Fritz Aichinger: "Die ÖVP Wien hat immer wieder Versuche unternommen, die Budgetierung auf die zeitgemäße doppelte Buchhaltung umzustellen, alle wurden von der SPÖ oder Rot-Grün abgelehnt. Nachdem letzte Woche sogar Kärnten einstimmig den Umstieg beschlossen hat, gerät die Wiener Stadtregierung in Erklärungsnotstand.
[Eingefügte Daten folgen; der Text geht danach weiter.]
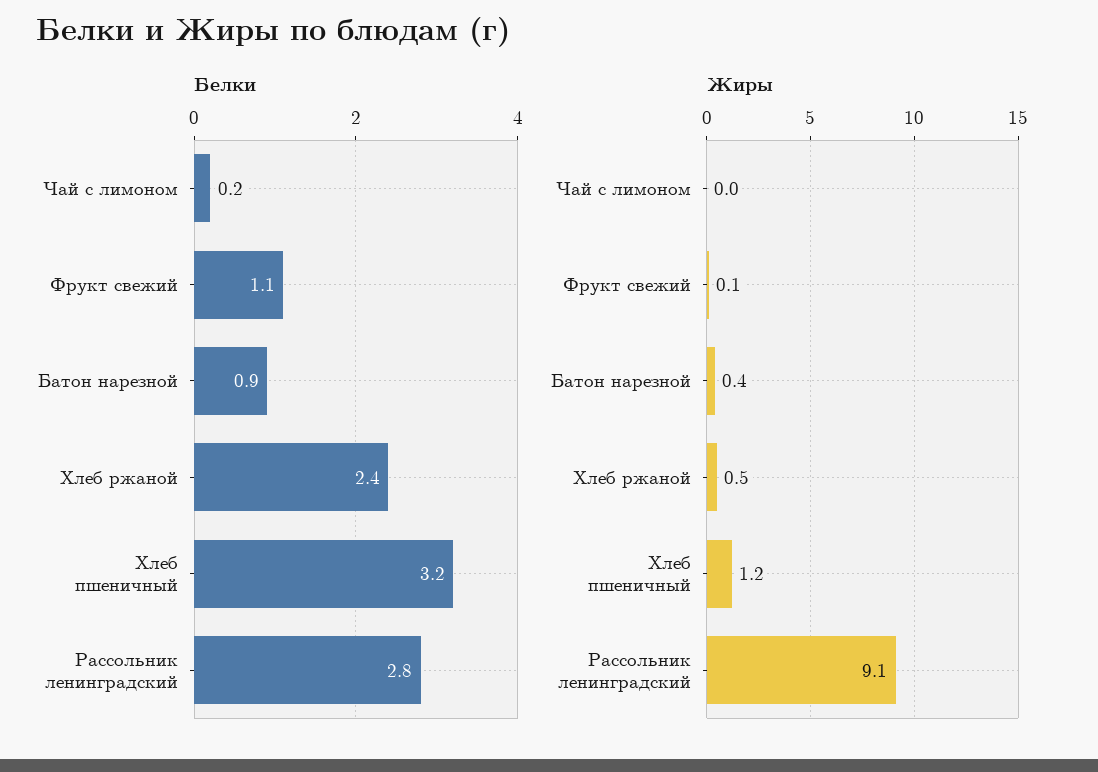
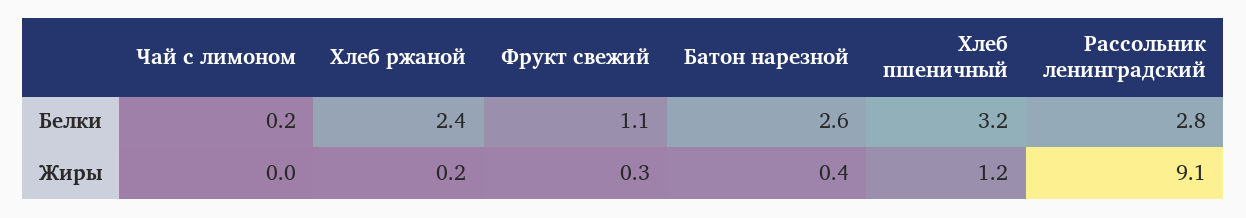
  {
    "Белки": {
      "Чай с лимоном": 0.2,
      "Фрукт свежий": 1.1,
-     "Батон нарезной": 0.9,
+     "Батон нарезной": 2.6,
      "Хлеб ржаной": 2.4,
      "Хлеб пшеничный": 3.2,
      "Рассольник ленинградский": 2.8
    },
    "Жиры": {
      "Чай с лимоном": 0,
-     "Фрукт свежий": 0.1,
+     "Фрукт свежий": 0.3,
      "Батон нарезной": 0.4,
-     "Хлеб ржаной": 0.5,
+     "Хлеб ржаной": 0.2,
      "Хлеб пшеничный": 1.2,
      "Рассольник ленинградский": 9.1
    }
  }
Metropolen wie Hamburg oder München haben sich bereits von der alten Kameralistik verabschiedet, warum also zögert Wien noch?"

"Effizienz, Professionalität und Transparenz müssen endlich auch in der Budgetpolitik der Bundeshauptstadt Wien einziehen. Frau Vizebürgermeisterin Renate Brauner, sie sind gefordert", so Aichinger abschließend.